Answer
$B=\begin{bmatrix}
12 & 10 & -3 & 10\\
-7 & -6 & 7 & 5\\
9 & 9 & -5 & -1\\
-4 & -3 & 6 & 9\\
8 & 7 & -9 & -8\\
\end{bmatrix}$
Work Step by Step
We need to calculate vector B such that it doesnt have any nontrivial solutions.

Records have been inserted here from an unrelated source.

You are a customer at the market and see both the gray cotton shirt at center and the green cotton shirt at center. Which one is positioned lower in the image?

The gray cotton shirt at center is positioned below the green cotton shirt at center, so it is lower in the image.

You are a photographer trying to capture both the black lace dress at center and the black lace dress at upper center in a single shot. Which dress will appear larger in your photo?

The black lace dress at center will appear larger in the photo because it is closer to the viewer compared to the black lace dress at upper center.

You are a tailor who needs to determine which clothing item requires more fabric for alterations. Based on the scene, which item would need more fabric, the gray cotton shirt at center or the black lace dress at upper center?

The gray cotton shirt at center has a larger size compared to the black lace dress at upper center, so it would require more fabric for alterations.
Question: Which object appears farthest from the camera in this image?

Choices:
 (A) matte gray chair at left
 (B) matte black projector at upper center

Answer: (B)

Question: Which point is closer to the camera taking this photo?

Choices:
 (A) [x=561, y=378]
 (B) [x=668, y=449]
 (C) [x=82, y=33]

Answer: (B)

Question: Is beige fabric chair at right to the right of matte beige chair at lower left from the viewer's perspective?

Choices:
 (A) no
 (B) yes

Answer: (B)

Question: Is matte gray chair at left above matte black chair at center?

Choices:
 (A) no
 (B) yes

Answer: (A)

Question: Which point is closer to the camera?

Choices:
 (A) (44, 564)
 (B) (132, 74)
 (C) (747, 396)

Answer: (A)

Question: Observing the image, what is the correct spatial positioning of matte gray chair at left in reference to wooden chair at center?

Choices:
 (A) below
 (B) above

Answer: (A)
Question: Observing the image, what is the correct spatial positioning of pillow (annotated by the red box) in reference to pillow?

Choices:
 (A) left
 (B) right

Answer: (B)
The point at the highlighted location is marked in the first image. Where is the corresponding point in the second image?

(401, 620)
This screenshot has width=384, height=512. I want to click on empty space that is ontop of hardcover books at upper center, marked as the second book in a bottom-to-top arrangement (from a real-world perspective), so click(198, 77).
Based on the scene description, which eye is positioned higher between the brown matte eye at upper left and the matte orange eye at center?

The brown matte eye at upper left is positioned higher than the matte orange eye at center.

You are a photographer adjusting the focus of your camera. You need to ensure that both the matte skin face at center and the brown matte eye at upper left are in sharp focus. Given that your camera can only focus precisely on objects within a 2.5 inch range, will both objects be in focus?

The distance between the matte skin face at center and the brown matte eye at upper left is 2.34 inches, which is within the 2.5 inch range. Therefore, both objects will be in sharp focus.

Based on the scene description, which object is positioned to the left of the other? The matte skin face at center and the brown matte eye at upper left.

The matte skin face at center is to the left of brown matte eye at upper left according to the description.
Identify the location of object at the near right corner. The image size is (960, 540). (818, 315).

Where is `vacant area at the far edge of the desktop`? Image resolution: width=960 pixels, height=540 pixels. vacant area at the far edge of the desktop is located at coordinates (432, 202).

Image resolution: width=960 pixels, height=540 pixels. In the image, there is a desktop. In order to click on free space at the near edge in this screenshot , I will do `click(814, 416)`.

By finding the reduced row echelon form of matrix A, we get
$A=\begin{bmatrix}
1 & 0 & 2 & 0 & 2 & 0\\
0 & 1 & -3 & 0 & -2 & 0\\
0 & 0 & 0 & 1 & -1 & 0\\
0 & 0 & 0 & 0 & 0 & 0\\
0 & 0 & 0 & 0 & 0 & 0\\
\end{bmatrix}$
This results shows us that column 3 and 5 don't have pivot positions and therefore $x_3$ and $x_5$ are free variables. Therefore, we can delete columns 3 and 5.
$B=\begin{bmatrix}
12 & 10 & -3 & 10\\
-7 & -6 & 7 & 5\\
9 & 9 & -5 & -1\\
-4 & -3 & 6 & 9\\
8 & 7 & -9 & -8\\
\end{bmatrix}$
The reduced row echelon form is
$B=\begin{bmatrix}
1 & 0 & 0 & 0\\
0 & 1 & 0 & 0\\
0 & 0 & 1 & 0\\
0 & 0 & 0 & 1\\
0 & 0 & 0 & 0\\
\end{bmatrix}$
Because each column is a pivot column, the equation
$Bx=0$ has only the trivial solution.